“Live” checks: Bad deal that preys on elderly
AUGUSTA - A measure that prohibits financial institutions and creditors from mailing unsolicited loan offers known as “live” checks passed in the Maine Senate today.
“Now when someone receives one of these ‘live’ checks they can call the Attorney General and they will have an avenue to protect themselves,” said Democratic Senator Linda Valentino of Saco, the sponsor of the measure. “We cannot allow companies to prey on the elderly or other folks who may be down on hard times.”
The bill enacts a new provision in the Uniform Deceptive Trade Practices Act prohibiting the use of a solicitation designed to resemble a “negotiable instrument,” including a check, unless the document clearly states on its face that it is not negotiable.
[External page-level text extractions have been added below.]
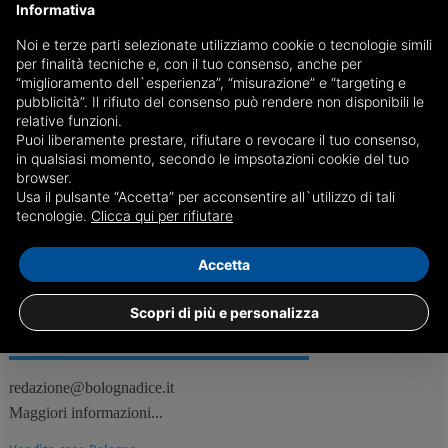
Informativa
Noi e terze parti selezionate utilizziamo cookie o tecnologie simili
Ordinano delle pizze per rapinare il fattorino:
per finalità tecniche e, con il tuo consenso, anche per
arrestati
“miglioramento dell`esperienza”, “misurazione” e “targeting e
pubblicità”. Il rifiuto del consenso può rendere non disponibili le
Il cambio dell'ordine e la richiesta di portare denaro contante per il
relative funzioni.
resto hanno insospettito il gestore della pizzeria, che ha allertato le
Puoi liberamente prestare, rifiutare o revocare il tuo consenso,
forze dell'ordine
in qualsiasi momento, secondo le impsotazioni cookie del tuo
browser.
Usa il pulsante “Accetta” per acconsentire all`utilizzo di tali
06/09
Bologna, Cronaca
tecnologie.
Clicca qui per rifiutare
Accetta
Scopri di più e personalizza
REDAZIONE
Feed RSS
redazione@bolognadice.it
Maggiori informazioni...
Uncharted loan companies would be prohibited from mailing the solicitations, which have the appearance of an actual check but when cashed by the recipient constitute acceptance of a loan.
“After receiving multiple ‘live’ checks in the mail, I was inspired to submit this legislation,” added Sen. Valentino. “While I was lucky enough to determine the false nature of these checks, it can be incredibly difficult to know what to do. It’s no wonder why so many others are misled into applying for loans and getting locked into a never-ending cycle of debt.”
The measure protects both consumers and business to business solicitation.
The measure received support from the Superintendent of the Maine Bureau of Consumer Credit Protection Will Lund and Assistant Attorney General Linda Conti.
The bill, LD 455, “An Act To Prohibit Deceptive Practices Regarding Negotiable Investments,” now goes to the governor for his signature to become law.